▶ _Tekstfragment_:
In La Chocolaterie, de oude chocoladefabriek Antoine op een boogscheut van de Louizalaan, wonen op 1 verdieping in 2 lofts een schilderes en een fotografe; 1 architect en 1 aannemer werkten met 2 verschillende budgetten en wensen.

De architectuur van het gebouw is povertjes. Enkel de oude bakstenen schouw die boven de naburige daken uitsteekt, trekt de aandacht. Voor de rest vormen de bestaande volumes geen harmonieus geheel. Hier een plat dak, daar een hellend pannendak. Er is zelfs een grote loods die nog het meest gelijkt op een landbouwschuur.

Dit pand werd door verscheidene diensten van de Franse gemeenschap lange tijd gebruikt als opslagplaats. Zoals andere gebouwen in de buurt, had de oude chocoladefabriek kunnen verdwijnen als ze niet was opgemerkt door beleggers met een speciaal profiel. Damien Halleux is een van hen. Hij houdt van grote ruimten en van lofts zoals in New York, waar hij een tijd gewoond heeft. Samen met enkele partners kocht hij de oude chocoladefabriek. Zijn droom was die industriële ruimte om te vormen tot woningen zonder iets te wijzigen aan de buitenkant van het gebouw. Hij trommelde al zijn vrienden en kennissen op en wist er enkelen te overhalen om mee in het avontuur te stappen en de site te renoveren, ondanks het feit dat ze slechts huurders zouden blijven. Onder hen twee jonge artiesten: een kunstschilderes en een fotografe, die twee haaks op elkaar staande ruimtes op hetzelfde niveau bewonen. Ze deden voor de renovatie een beroep op dezelfde architect, Etienne Van den Berg, en dezelfde aannemer, Laurent Remacle, die af te rekenen kregen met heel verschillende wensen en budgetten.

De eerste ruimte was niet meteen de meest voordelige. Dit parallellepipedum van 140 m² vloeroppervlakte en 4 meter hoog laat slechts langs één zijde – de westkant – het licht binnen via grote metalen ramen. Door deze lichtbron zo goed mogelijk te willen benutten, werden de mogelijkheden van de architect beperkt.

Etienne Van den Berg: “Van een mezzanine bijvoorbeeld om de slaapruimte een intiemer karakter te geven, kon geen sprake zijn. Omdat de hoogte het niet toeliet en omdat we op die manier in een gedeelte van de ruimte de lichtinval afsneden.” Toch waren de wensen van de schilderes die er woont heel interessant. “Omdat ze er huurt, wilde ze niet al te veel investeren. Bovendien was de ruimte wel heel ruw. Zij wilde die sfeer behouden en het woord loft letterlijk nemen. Zij wilde kortom bij het essentiële blijven en de ruimte niet indelen in afzonderlijke kamers. Dat hebben we opgelost met twee wandcombinaties.”

▶ _Aangeleverde gegevens_:
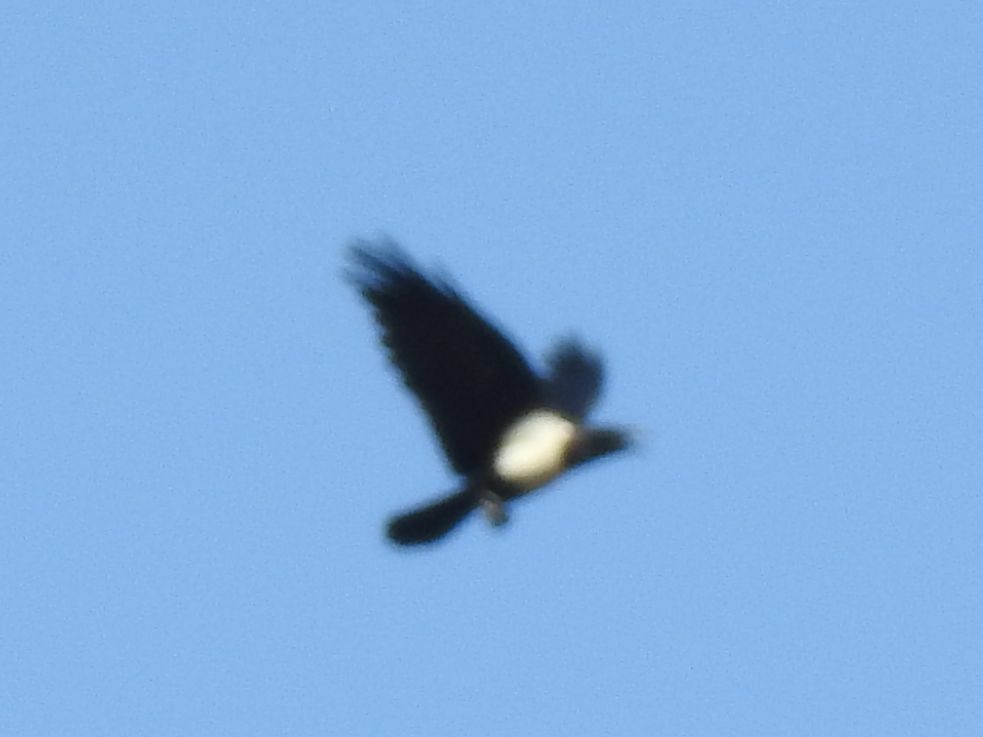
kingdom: Animalia
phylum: Chordata
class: Aves
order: Passeriformes
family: Corvidae
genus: Corvus
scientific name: Corvus albus
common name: Pied crow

▶ _Opdracht_:
Herschrijf het stuk uit de tekst over de oude chocoladefabriek van "De eerste ruimte" tot en met "de architect beperkt.", waarbij je "ramen" vervangt door "vensters".

▶ _Volledig antwoord_:
De eerste ruimte was niet meteen de meest voordelige. Dit parallellepipedum van 140 m² vloeroppervlakte en 4 meter hoog laat slechts langs één zijde – de westkant – het licht binnen via grote metalen vensters. Door deze lichtbron zo goed mogelijk te willen benutten, werden de mogelijkheden van de architect beperkt.